Artist

Susan at her easel

“Through it all, the more I learn about my subject, the more I learn about myself.”

Susan Schneider Williams is an artist and an advocate. As a graduate of California College of the Arts, Susan was a graphic designer for 25 years, and enjoyed identity design, corporate branding and marketing. For the last 15 of those years, she founded and ran her own company Critical Eye Design. During her down time, Susan would lose herself in front of the easel, expressing through paint and making discoveries. In 2006, she began transitioning her business to Susan Schneider Fine Art and into the career of her dreams—painting.

Mentoring art students, teaching painting, and curating shows for fellow artists greatly enriched her early painting career. Susan has exhibited in numerous shows, group and solo, and her paintings are in private collections throughout the world. She draws inspiration from the Impressionists, the Hudson River School artists, and John Singer Sargent. She loves getting totally absorbed in her work—whether painting for a show, a commission or her own artistic direction.

Entering the world of advocacy was not a part of Susan’s plan. In 2014, when her husband Robin Williams died from Lewy body disease (LBD), she set out to raise awareness about this devastating yet little known brain disease. Since the discovery of her husband’s diagnosis in autopsy, she has become a prominent voice for LBD and brain disease research. Susan authored the editorial, “The terrorist inside my husband’s brain,” for the American Academy of Neurology’s (AAN) Neurology Journal. To date it is the #1 most read article of all time in Neurology. Susan was presented with the American Brain Foundation’s (ABF) Commitment to Cures Award in 2016 in recognition of her advocacy. She has spoken at many academic institutions and private research corporations. Susan has lobbied in Washington, DC with the AAN, Michael J. Fox Foundation, and others for better diagnostics, increased funding, and support for researchers, doctors and clinicians. She helped set up the Lewy Body Dementia Fund that supports, among other things, finding a biomarker for LBD. Susan currently serves on the Ambassador’s Council at the ABF.

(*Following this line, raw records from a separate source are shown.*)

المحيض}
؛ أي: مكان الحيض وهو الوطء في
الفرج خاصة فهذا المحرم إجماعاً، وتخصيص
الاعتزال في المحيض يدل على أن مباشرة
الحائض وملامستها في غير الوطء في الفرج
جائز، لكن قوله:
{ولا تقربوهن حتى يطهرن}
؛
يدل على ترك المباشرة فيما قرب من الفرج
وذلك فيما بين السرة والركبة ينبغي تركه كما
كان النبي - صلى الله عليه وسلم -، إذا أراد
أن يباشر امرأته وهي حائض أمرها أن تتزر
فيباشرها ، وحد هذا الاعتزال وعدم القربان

Experience changes us all, including artists and because of what Susan experienced with her husband’s brain disease it led her down an unexpected pathway of advocacy. She now splits her time between being an artist and an advocate, each pathway always informing the other.

ARTIST STATEMENT

“The light is what attracts me to a subject. First I capture it with my camera and then paint from that photo back in my studio. As a professional artist the studio has always been like a lab to me. It’s where I get to explore the true elements of a composition. It’s where I can make observations and problem solve as I try to convey with paint…the message of a moment in time. Through it all, the more I learn about my subject, the more I learn about myself.”